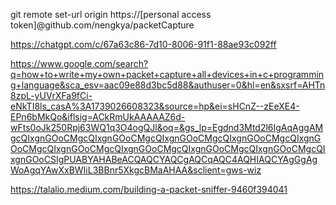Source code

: git remote set-url origin https://[personal access token]@github.com/nengkya/packetCapture  
  
https://chatgpt.com/c/67a63c86-7d10-8006-91f1-88ae93c092ff  
  
https://www.google.com/search?q=how+to+write+my+own+packet+capture+all+devices+in+c+programming+language&sca_esv=aac09e88d3bc5d88&authuser=0&hl=en&sxsrf=AHTn8zpL-yUVrXFa9fCi-eNkTI8ls_casA%3A1739026608323&source=hp&ei=sHCnZ--zEeXE4-EPn6bMkQo&iflsig=ACkRmUkAAAAAZ6d-wFts0oJk250Rpj63WQ1q3O4ogQJl&oq=&gs_lp=Egdnd3Mtd2l6IgAqAggAMgcQIxgnGOoCMgcQIxgnGOoCMgcQIxgnGOoCMgcQIxgnGOoCMgcQIxgnGOoCMgcQIxgnGOoCMgcQIxgnGOoCMgcQIxgnGOoCMgcQIxgnGOoCMgcQIxgnGOoCSIgPUABYAHABeACQAQCYAQCgAQCqAQC4AQHIAQCYAgGgAgWoAgqYAwXxBWIiL3BBnr5XkgcBMaAHAA&sclient=gws-wiz  
  
https://talalio.medium.com/building-a-packet-sniffer-9460f394041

◆ WHAT THE TASK REQUIRES: Quote the records in their entirety, keeping the wording exact and excluding pictures.

◆ WRITTEN SOLUTION:
Source code

: git remote set-url origin https://[personal access token]@github.com/nengkya/packetCapture  
  
https://chatgpt.com/c/67a63c86-7d10-8006-91f1-88ae93c092ff  
  
https://www.google.com/search?q=how+to+write+my+own+packet+capture+all+devices+in+c+programming+language&sca_esv=aac09e88d3bc5d88&authuser=0&hl=en&sxsrf=AHTn8zpL-yUVrXFa9fCi-eNkTI8ls_casA%3A1739026608323&source=hp&ei=sHCnZ--zEeXE4-EPn6bMkQo&iflsig=ACkRmUkAAAAAZ6d-wFts0oJk250Rpj63WQ1q3O4ogQJl&oq=&gs_lp=Egdnd3Mtd2l6IgAqAggAMgcQIxgnGOoCMgcQIxgnGOoCMgcQIxgnGOoCMgcQIxgnGOoCMgcQIxgnGOoCMgcQIxgnGOoCMgcQIxgnGOoCMgcQIxgnGOoCMgcQIxgnGOoCMgcQIxgnGOoCSIgPUABYAHABeACQAQCYAQCgAQCqAQC4AQHIAQCYAgGgAgWoAgqYAwXxBWIiL3BBnr5XkgcBMaAHAA&sclient=gws-wiz  
  
https://talalio.medium.com/building-a-packet-sniffer-9460f394041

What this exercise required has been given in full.